■ **Assigned task**: In the material below, find each line holding the string "across" and copy it.

■ **Record extracts**:
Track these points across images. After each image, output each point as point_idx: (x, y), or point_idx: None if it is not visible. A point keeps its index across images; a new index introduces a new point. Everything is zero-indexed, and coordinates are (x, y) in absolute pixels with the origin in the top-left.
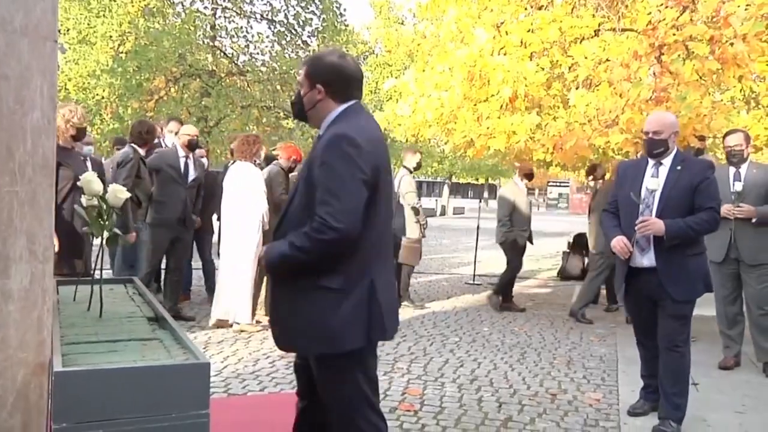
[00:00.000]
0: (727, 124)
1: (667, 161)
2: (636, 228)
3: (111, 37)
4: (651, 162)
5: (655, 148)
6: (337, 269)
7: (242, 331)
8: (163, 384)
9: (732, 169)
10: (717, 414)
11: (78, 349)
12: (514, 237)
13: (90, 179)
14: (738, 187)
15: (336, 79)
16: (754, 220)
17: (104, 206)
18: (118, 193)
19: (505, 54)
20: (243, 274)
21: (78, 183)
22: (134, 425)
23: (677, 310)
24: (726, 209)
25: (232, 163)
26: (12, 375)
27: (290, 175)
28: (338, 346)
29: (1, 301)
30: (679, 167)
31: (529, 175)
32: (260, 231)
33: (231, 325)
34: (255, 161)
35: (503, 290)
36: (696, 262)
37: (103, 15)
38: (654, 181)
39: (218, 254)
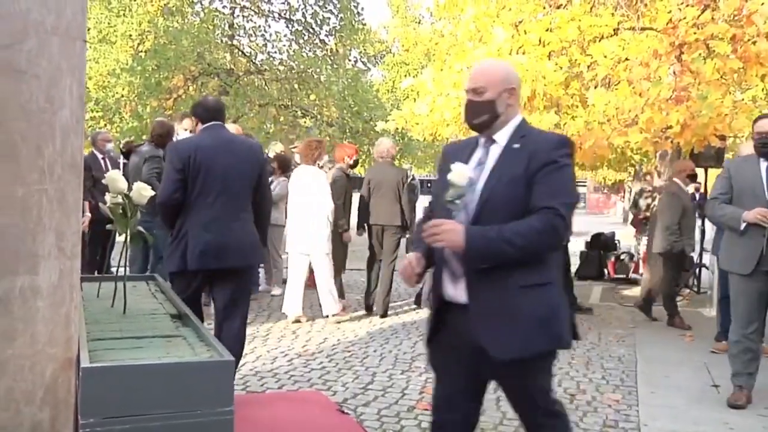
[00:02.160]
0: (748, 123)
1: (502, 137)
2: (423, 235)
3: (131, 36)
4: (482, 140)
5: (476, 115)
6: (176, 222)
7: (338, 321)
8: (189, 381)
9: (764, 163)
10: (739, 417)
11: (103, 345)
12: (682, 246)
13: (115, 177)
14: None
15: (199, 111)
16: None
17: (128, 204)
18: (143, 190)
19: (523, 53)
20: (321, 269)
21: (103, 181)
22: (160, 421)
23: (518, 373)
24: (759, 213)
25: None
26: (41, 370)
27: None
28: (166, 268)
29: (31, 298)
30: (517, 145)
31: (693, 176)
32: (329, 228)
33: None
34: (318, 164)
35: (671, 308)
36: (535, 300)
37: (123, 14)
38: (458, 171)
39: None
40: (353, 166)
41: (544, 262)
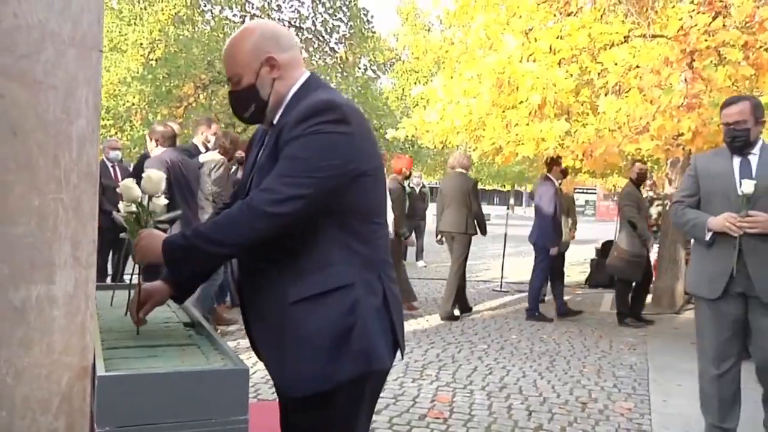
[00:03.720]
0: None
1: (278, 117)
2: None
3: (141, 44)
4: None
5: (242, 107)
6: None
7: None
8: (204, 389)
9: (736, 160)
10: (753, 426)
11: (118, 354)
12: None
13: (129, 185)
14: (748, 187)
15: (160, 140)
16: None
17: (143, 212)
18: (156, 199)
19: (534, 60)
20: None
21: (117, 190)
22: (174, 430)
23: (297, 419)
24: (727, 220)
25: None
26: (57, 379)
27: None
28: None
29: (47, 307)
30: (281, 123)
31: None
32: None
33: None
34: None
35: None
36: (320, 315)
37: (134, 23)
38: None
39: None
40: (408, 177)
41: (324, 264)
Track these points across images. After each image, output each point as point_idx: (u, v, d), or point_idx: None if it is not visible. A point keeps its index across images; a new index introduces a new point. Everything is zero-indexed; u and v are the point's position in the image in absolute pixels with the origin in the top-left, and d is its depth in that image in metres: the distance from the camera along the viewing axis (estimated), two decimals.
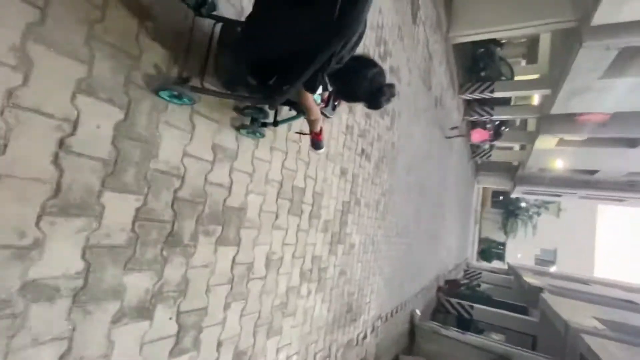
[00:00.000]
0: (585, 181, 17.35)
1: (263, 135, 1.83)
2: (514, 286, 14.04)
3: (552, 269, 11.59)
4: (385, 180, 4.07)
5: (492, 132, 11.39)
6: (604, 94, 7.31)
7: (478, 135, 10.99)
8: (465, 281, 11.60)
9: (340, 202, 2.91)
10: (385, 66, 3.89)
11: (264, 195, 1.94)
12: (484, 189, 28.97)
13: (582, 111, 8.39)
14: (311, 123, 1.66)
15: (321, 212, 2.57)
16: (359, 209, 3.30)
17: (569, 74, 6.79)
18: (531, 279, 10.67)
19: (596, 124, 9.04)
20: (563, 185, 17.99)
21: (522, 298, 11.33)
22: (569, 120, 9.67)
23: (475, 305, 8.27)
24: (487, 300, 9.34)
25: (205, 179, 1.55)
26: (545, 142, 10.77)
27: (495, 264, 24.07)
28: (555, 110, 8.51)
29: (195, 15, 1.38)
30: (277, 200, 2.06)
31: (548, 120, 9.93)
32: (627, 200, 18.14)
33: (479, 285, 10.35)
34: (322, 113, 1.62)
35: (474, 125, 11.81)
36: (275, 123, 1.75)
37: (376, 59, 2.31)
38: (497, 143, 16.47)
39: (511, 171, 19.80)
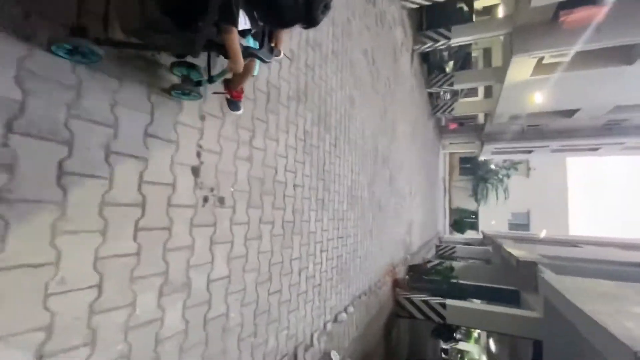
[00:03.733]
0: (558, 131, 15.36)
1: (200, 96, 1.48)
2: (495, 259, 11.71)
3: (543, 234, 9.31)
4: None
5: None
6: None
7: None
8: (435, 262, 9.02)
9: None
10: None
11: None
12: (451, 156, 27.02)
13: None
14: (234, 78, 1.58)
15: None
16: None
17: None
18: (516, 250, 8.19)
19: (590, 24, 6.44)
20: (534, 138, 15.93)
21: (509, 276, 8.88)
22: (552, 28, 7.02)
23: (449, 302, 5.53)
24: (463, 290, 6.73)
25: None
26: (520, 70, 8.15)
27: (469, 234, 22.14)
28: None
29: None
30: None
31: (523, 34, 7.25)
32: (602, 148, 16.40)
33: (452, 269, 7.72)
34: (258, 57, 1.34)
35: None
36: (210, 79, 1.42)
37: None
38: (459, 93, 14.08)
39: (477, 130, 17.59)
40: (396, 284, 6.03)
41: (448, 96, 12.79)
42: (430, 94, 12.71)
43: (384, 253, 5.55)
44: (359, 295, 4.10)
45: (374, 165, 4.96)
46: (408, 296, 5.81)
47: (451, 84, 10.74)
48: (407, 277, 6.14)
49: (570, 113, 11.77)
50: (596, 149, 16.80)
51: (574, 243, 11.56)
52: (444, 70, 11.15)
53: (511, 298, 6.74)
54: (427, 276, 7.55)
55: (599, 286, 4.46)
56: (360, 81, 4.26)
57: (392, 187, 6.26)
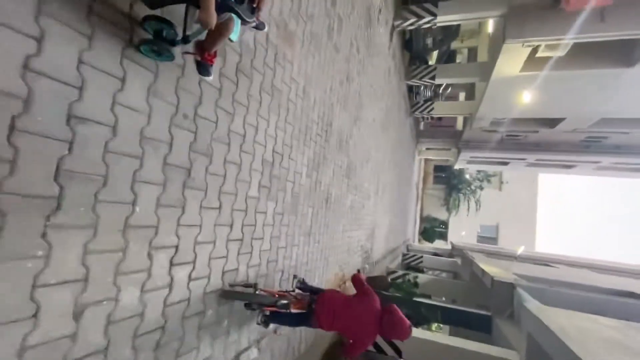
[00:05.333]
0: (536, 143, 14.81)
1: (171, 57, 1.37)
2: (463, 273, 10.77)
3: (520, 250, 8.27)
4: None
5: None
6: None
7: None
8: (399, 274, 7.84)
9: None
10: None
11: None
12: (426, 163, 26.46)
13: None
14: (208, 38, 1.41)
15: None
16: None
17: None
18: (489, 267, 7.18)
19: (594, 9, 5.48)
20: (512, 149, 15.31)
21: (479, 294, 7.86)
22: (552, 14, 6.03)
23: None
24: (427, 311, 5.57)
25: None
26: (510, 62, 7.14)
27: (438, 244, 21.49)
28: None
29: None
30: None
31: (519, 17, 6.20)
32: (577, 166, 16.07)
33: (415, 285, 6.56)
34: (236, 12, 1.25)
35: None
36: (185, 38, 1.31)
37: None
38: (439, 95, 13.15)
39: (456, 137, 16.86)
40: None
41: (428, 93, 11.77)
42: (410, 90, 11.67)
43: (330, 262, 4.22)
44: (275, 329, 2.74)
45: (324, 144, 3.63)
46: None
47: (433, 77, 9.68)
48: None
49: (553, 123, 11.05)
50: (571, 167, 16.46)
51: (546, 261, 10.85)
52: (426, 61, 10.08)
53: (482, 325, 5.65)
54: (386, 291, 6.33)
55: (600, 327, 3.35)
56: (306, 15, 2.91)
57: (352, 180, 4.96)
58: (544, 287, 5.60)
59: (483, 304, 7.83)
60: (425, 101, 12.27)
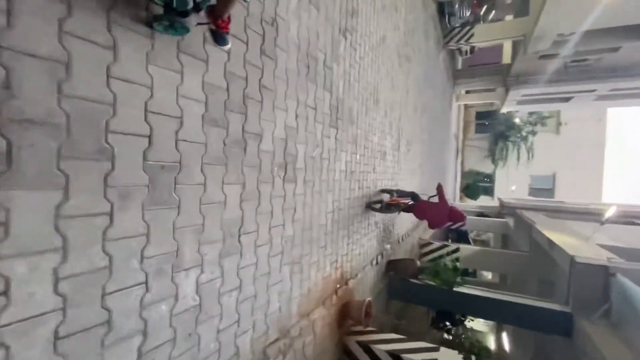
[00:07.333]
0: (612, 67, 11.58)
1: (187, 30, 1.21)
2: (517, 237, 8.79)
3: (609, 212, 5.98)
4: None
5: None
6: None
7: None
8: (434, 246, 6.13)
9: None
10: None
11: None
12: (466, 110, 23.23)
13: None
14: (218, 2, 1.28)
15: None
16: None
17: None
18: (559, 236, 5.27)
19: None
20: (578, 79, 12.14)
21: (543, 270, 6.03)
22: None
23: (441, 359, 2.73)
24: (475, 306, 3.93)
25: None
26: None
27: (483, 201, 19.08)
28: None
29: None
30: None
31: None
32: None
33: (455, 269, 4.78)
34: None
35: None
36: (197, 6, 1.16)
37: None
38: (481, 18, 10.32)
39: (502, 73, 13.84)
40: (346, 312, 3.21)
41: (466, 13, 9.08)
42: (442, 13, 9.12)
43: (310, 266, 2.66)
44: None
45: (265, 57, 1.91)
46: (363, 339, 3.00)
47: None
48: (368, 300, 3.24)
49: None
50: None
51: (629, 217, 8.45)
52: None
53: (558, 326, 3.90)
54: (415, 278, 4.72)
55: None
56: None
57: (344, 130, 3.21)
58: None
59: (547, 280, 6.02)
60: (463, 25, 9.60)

■ **The answer**:
Track these points across images. After each image, output each point as point_idx: (x, y), or point_idx: None if it is not visible. A point keeps its index across images; a new index introduces a new point. Everything is zero-indexed, and coordinates are (x, y) in absolute pixels with the origin in the top-left.
Track these points across images. After each image, output each point as point_idx: (u, v, d), or point_idx: None if it is not visible. A point keeps its index across images; a new index introduces a new point. Everything is zero-indexed; u and v are the point's position in the image in absolute pixels with the origin in the top-left, and d is its depth in that image in metres: the distance from the camera along the viewing axis (estimated), two decimals.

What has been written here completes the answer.